Only one other thing I would desire should rest on our hearts, and that is the full, thorough, complete interest He takes in us. What satisfies Him? He is waiting in perfect, earnest love to us, but His heart will never be satisfied till He has us in the same glory with Himself and His Father. I know, poor unworthy creature as I am, that He will not be satisfied till He has me in the same glory as Himself, because He loves me. "Not as the world giveth, give I unto you." How is it that He does not give like the world? If I give away a thing I no longer possess it - is that the way Christ gives? Never! The way He gives is to bring us into the enjoyment of all He has Himself. Everything that Christ has (except His divinity) He brings us into, and then He is satisfied.

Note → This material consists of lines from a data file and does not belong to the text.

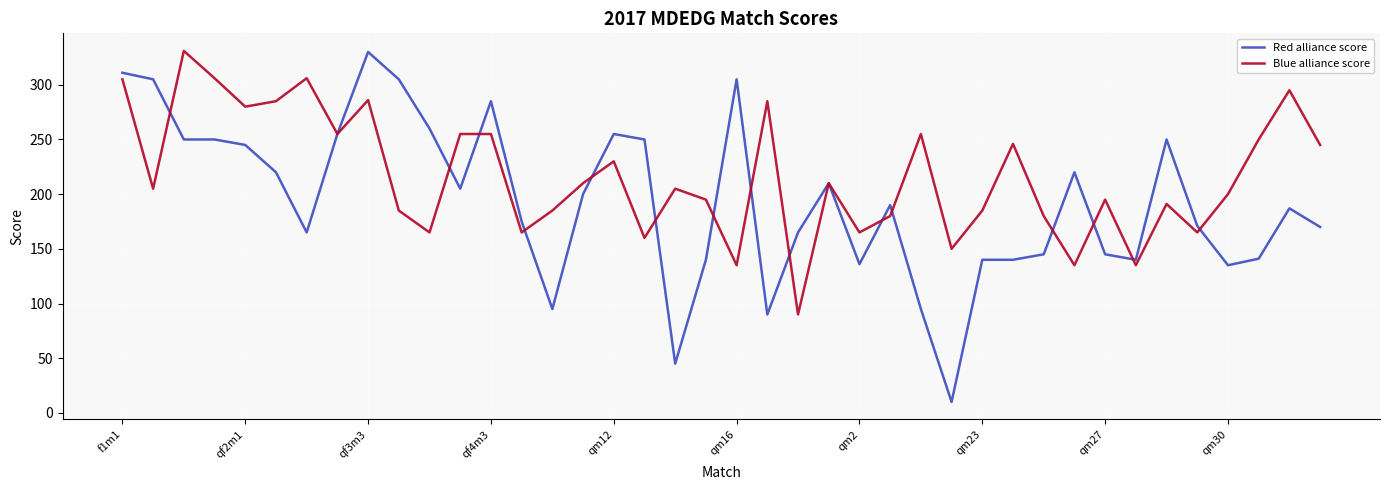

Rank the series by their average value, from highest to lowest.

Blue alliance score, Red alliance score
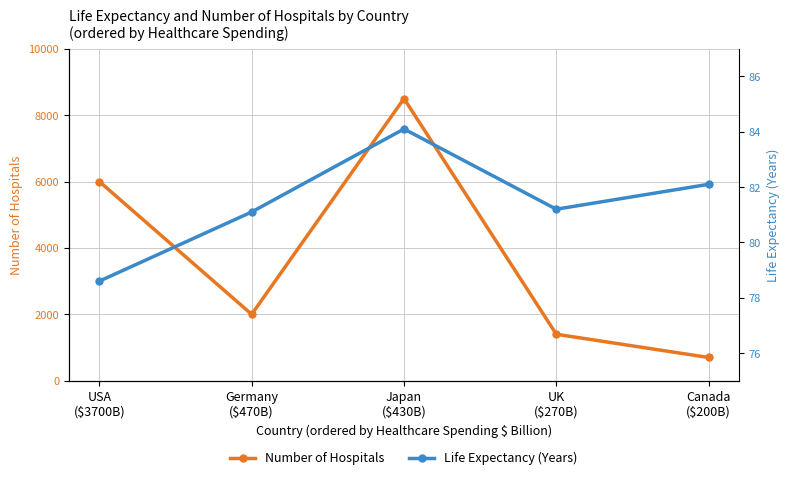

True or false: Life Expectancy (Years) and Number of Hospitals cross at least once.

False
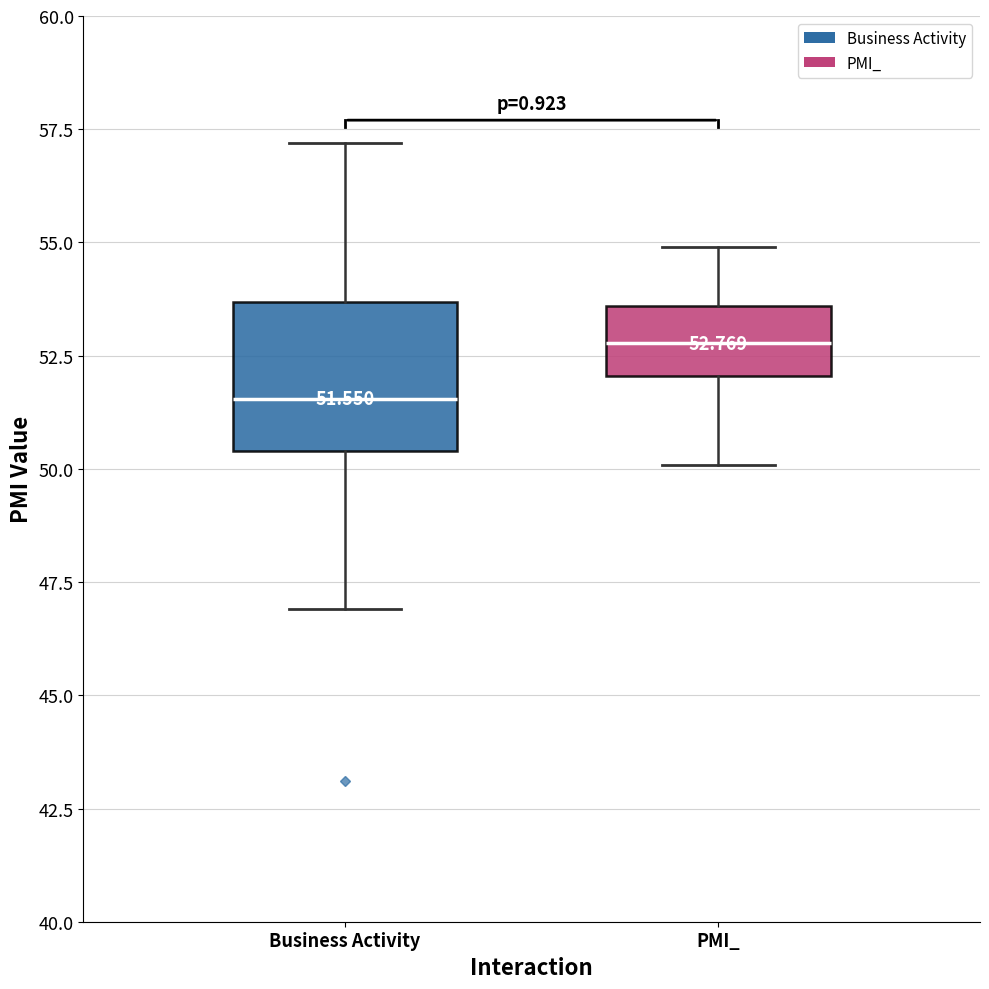

Comparing the boxes themselves (not the whiskers), which one is the tallest?

Business Activity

And now, beloved, is that the way you think about the Lord Jesus Christ? What made Him give it all to us - did any one ask Him? It was the perfect love. And is that unrevealed? It is not; He has loved us and given Himself for us, and it is revealed from Christ in the glory and we have the Holy Ghost. If I am thinking of the things in the world, of course I cannot see the thing up there, for the eye is dimmed and cannot see afar off. Are you content to have such a place as that with Christ in glory? Are you content to be purified to Himself - to give up the world? Are you content to have Christ your one and only object and motive? Of course it tests the flesh and heart of man, and God means it to be tested. Are you content to follow Christ? The apostle says that that is the whole bent of his mind, "That I may win Christ" - and to know Him better. The secret of all that is the constant sense of dependence. "My strength is made perfect in weakness," We are redeemed from this present evil world. It is a world that has rejected the Son of God already. Man is a judged being, but there is salvation for him. Christ's work entitles me to the glory; and now, says Christ, I am come to have you for Myself, like Myself, and with Myself in glory. Beloved, are our hearts there? Have we tasted the love of Christ in all His life and death down here? And it is not wearied, or exhausted, or cooled, for He loves and cherishes us as His own flesh.
The Lord give us only to remember that the fashion of this world passeth away; but there is one thing that abides for ever, and that is the word of God - that through His grace, we may follow hard after Him. Oh, it is a wonderful thing that the Son of God became a man, on purpose to win us back to God.